A pricing strategy that combines multiple charge models, typically a recurring subscription fee (for access) plus a usage-based fee (for consumption), into a single offering. This model is increasingly considered a best-practice approach for SaaS and IoT, as it balances recurring revenue predictability with the upside growth of consumption.

Read the full definition: Hybrid monetization [Link to New Asset 4]

AI monetization

The strategies used to generate revenue from Artificial Intelligence products, specifically through the metering of generative units like tokens, characters, or compute time. At scale, AI monetization typically relies on specialized mediation engines to track high-volume, milli-cent events.
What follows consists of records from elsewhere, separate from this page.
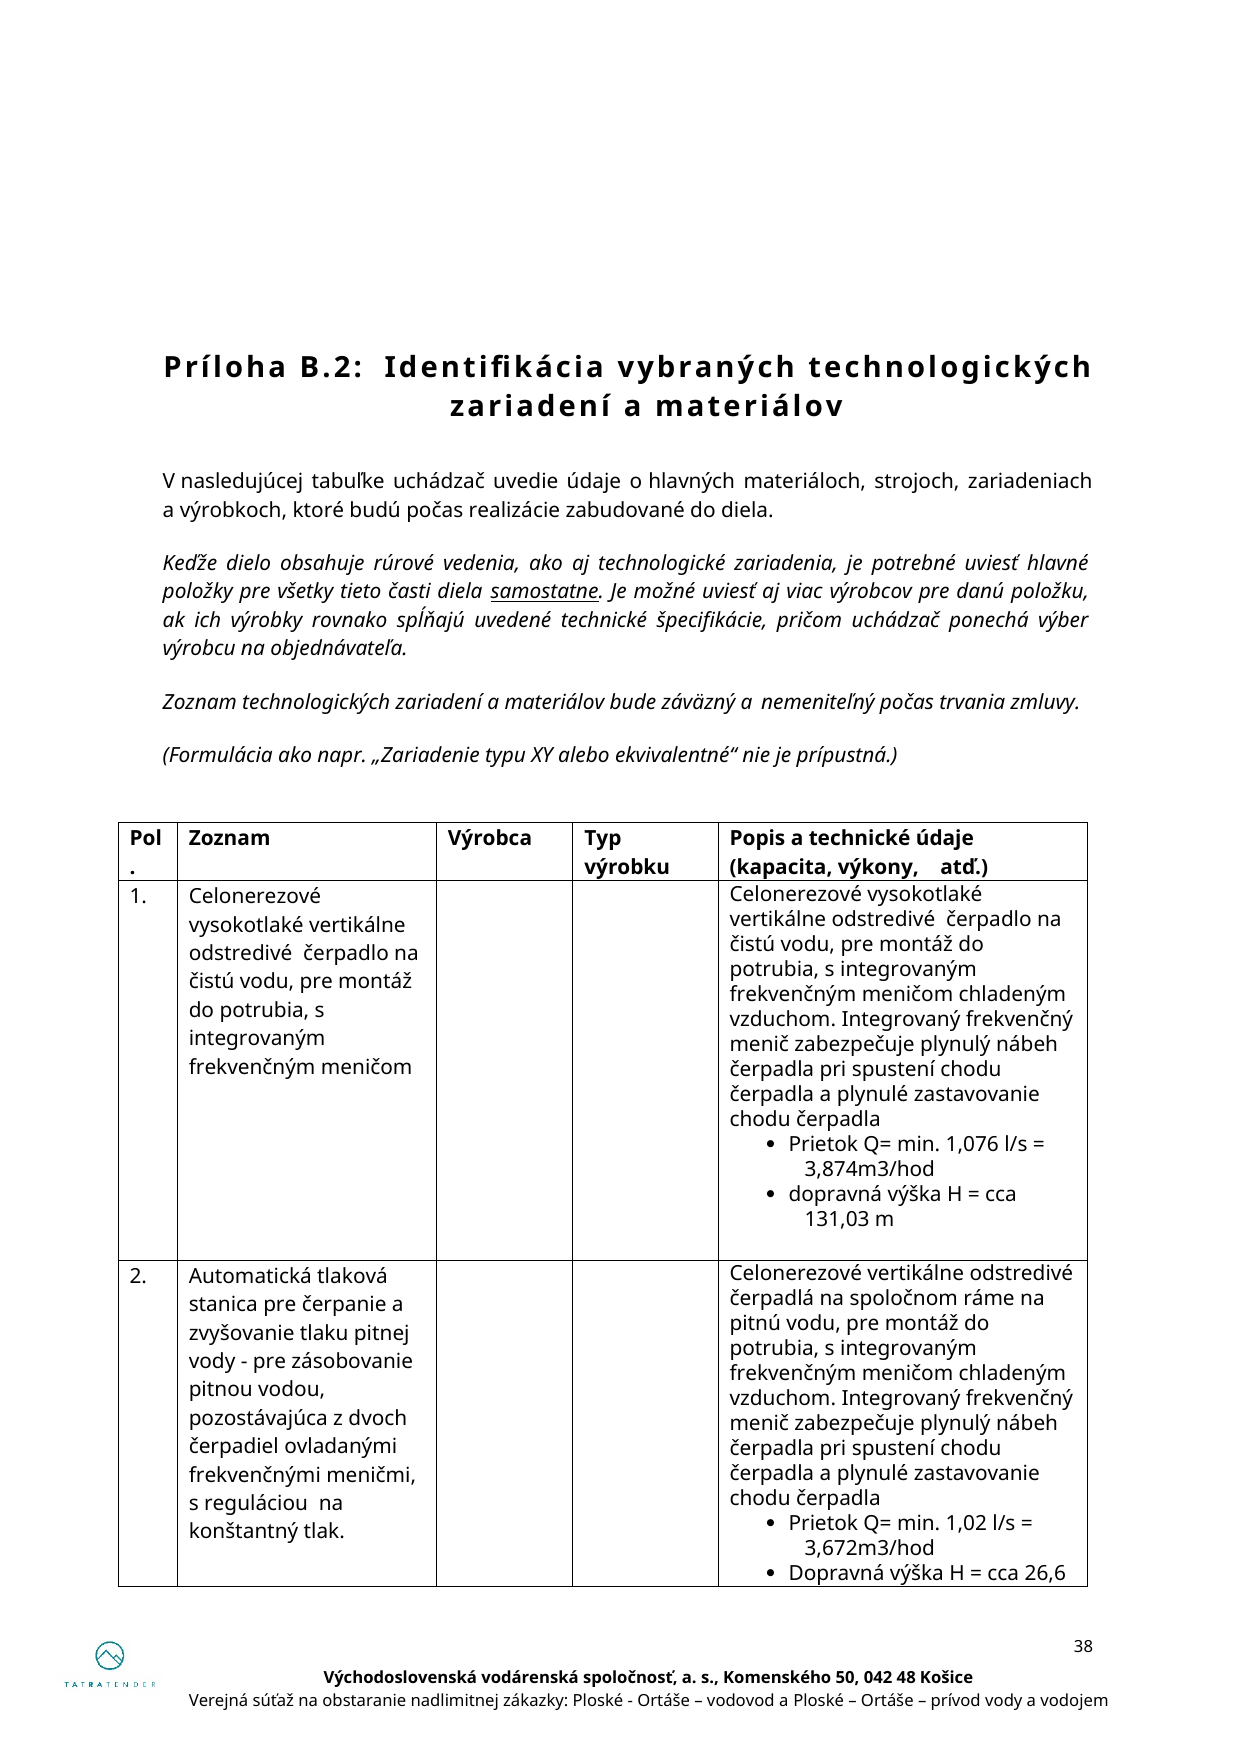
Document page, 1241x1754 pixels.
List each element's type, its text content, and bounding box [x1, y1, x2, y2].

table_cell Celonerezové vysokotlaké vertikálne odstredivé čerpadlo na čistú vodu, pre montáž do potrubia, s integrovaným frekvenčným meničom [178, 881, 436, 1260]
table_header Pol. [119, 823, 177, 880]
table_cell 2. [119, 1261, 177, 1586]
picture [43, 1617, 176, 1711]
table_cell [573, 1261, 718, 1586]
table_cell 1. [119, 881, 177, 1260]
table_header Zoznam [178, 823, 436, 880]
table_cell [178, 1261, 436, 1586]
table_cell [573, 881, 718, 1260]
table_cell [437, 881, 572, 1260]
table_header Výrobca [437, 823, 572, 880]
table_cell Celonerezové vysokotlaké vertikálne odstredivé čerpadlo na čistú vodu, pre montáž do potrubia, s integrovaným frekvenčným meničom chladeným vzduchom. Integrovaný frekvenčný menič zabezpečuje plynulý nábeh čerpadla pri spustení chodu čerpadla a plynulé zastavovanie chodu čerpadla Prietok Q= min. 1,076 l/s = 3,874m3/hod dopravná výška H = cca 131,03 m [719, 881, 1087, 1260]
table_header Typ výrobku [573, 823, 718, 880]
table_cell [719, 1261, 1087, 1586]
text Zoznam technologických zariadení a materiálov bude záväzný a nemeniteľný počas trvania zmluvy. [162, 687, 1093, 715]
text (Formulácia ako napr. „Zariadenie typu XY alebo ekvivalentné“ nie je prípustná.) [162, 740, 1093, 769]
table_header Popis a technické údaje (kapacita, výkony, atď.) [719, 823, 1087, 880]
table_cell [437, 1261, 572, 1586]
text Keďže dielo obsahuje rúrové vedenia, ako aj technologické zariadenia, je potrebné uviesť hlavné položky pre všetky tieto časti diela samostatne. Je možné uviesť aj viac výrobcov pre danú položku, ak ich výrobky rovnako spĺňajú uvedené technické špecifikácie, pričom uchádzač ponechá výber výrobcu na objednávateľa. [162, 548, 1093, 662]
text Príloha B.2: Identifikácia vybraných technologických zariadení a materiálov [162, 346, 1093, 425]
text V nasledujúcej tabuľke uchádzač uvedie údaje o hlavných materiáloch, strojoch, zariadeniach a výrobkoch, ktoré budú počas realizácie zabudované do diela. [162, 466, 1093, 523]
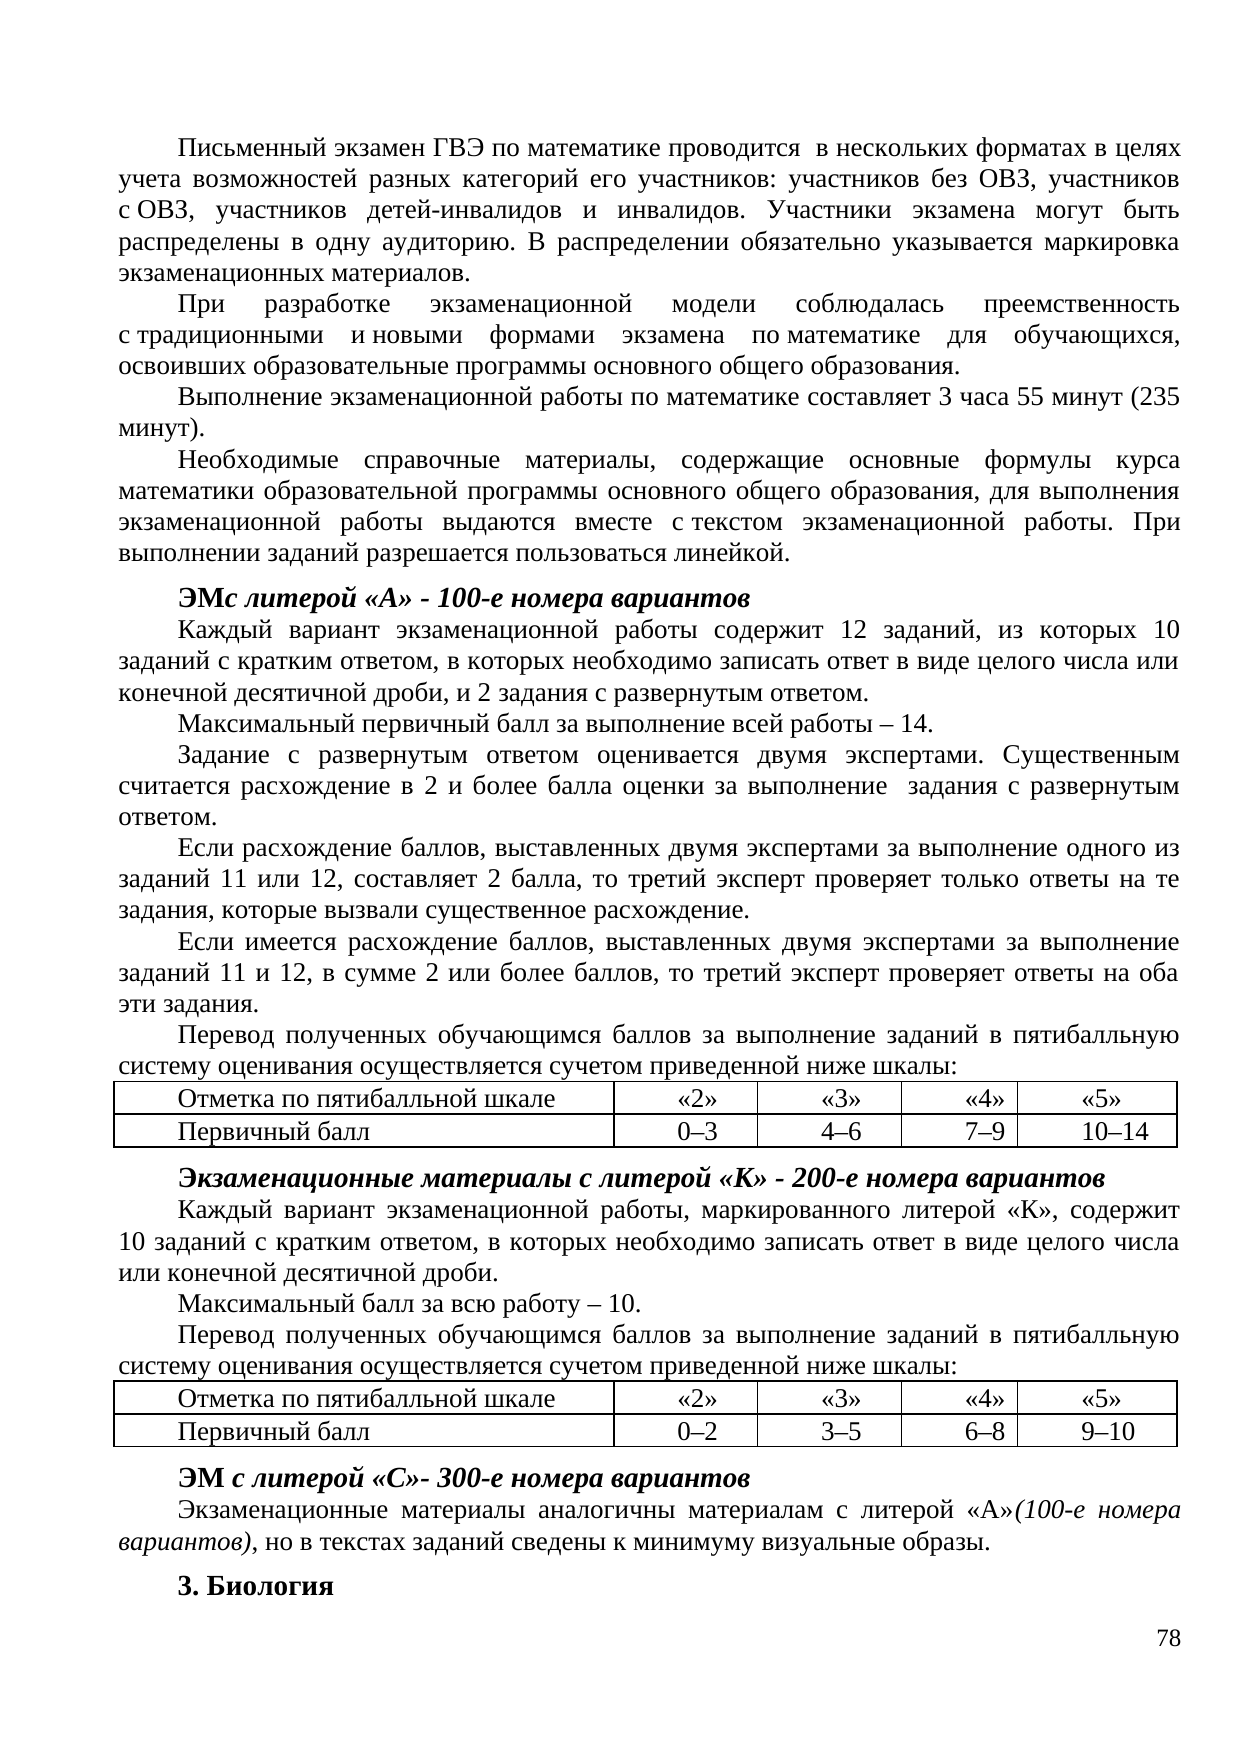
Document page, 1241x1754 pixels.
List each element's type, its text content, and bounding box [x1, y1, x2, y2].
 Read the full definition: AI monetization

Value-based pricing

A strategy where prices are set primarily on the perceived or estimated value of the product to the customer, rather than on the cost of the product or historical prices. In modern SaaS, value-based pricing can include models such as outcome-based pricing, where fees are tied to measurable business results.

Read the full definition: Value-based pricing

Attribute-based pricing

A dynamic pricing method where the cost is determined by specific characteristics (attributes) of the usage event, such as time of day, region, or speed. This allows for highly granular price books without managing thousands of individual SKUs. 

Read the full definition: Attribute-based pricing 

2. Revenue & compliance

As pricing models become more flexible, financial compliance becomes more rigid. These terms define the standards for recognizing and reporting revenue in a complex world.

Revenue recognition (Rev rec)

The accounting principle that determines the specific conditions under which revenue is recognized or accounted for. In subscription and usage models, revenue is often recognized ratably over the service period, not necessarily when the cash is collected. 

Read the full definition: Revenue recognition

ASC 606 / IFRS 15

The unified revenue recognition standards governing how companies that report under US GAAP or IFRS recognize revenue from contracts with customers. It requires companies to recognize revenue when control is transferred, often creating complex obligations for hybrid bundles and variable usage considerations. 

Read the full definition: SaaS Revenue recognition 

Annual recurring revenue (ARR)

A key metric used by subscription businesses to measure the predictable and recurring revenue components of their term subscriptions, normalized to a one-year period. It excludes one-time fees and variable usage that is not committed. 

Read the full definition: Annual recurring revenue (ARR)

Net revenue retention (NRR)

A metric that measures the percentage of recurring revenue retained from existing customers over a specific period, including expansion revenue (upsells/cross-sells) minus churn. It is a critical indicator of the health of a hybrid business model. 

Read the full definition: Net revenue retention (NRR)

3. Billing & operations

Implementing a hybrid strategy requires moving beyond simple invoicing. These terms define the systems and processes that power the order-to-cash lifecycle.

Dunning management

The automated process of communicating with customers to collect accounts receivable, specifically regarding failed payments or declined credit cards. Modern dunning uses “smart retries” and logic to recover revenue without increasing involuntary churn. 

Read the full definition: Dunning management 

Order-to-cash (O2C)

The entirety of a company’s order processing system, from the moment an order is placed to when the cash is collected, and the entry is logged in the general ledger. In modern businesses, O2C must handle complex amendments, renewals, and usage ratings. 

Read the full definition: Order-to-cash (O2C)

Quote-to-cash (Q2C)

An expanded view of O2C that begins with the configuration of the quote (CPQ). It covers the end-to-end process of configuring offers, pricing, quoting, contracting, billing, and collecting cash. 

Read the full definition: Quote-to-cash (Q2C)

IoT Billing

A specialized subset of billing that handles the monetization of Internet of Things devices. It typically involves bundling hardware (one-time), software (subscription), and device telemetry (usage) onto a single invoice.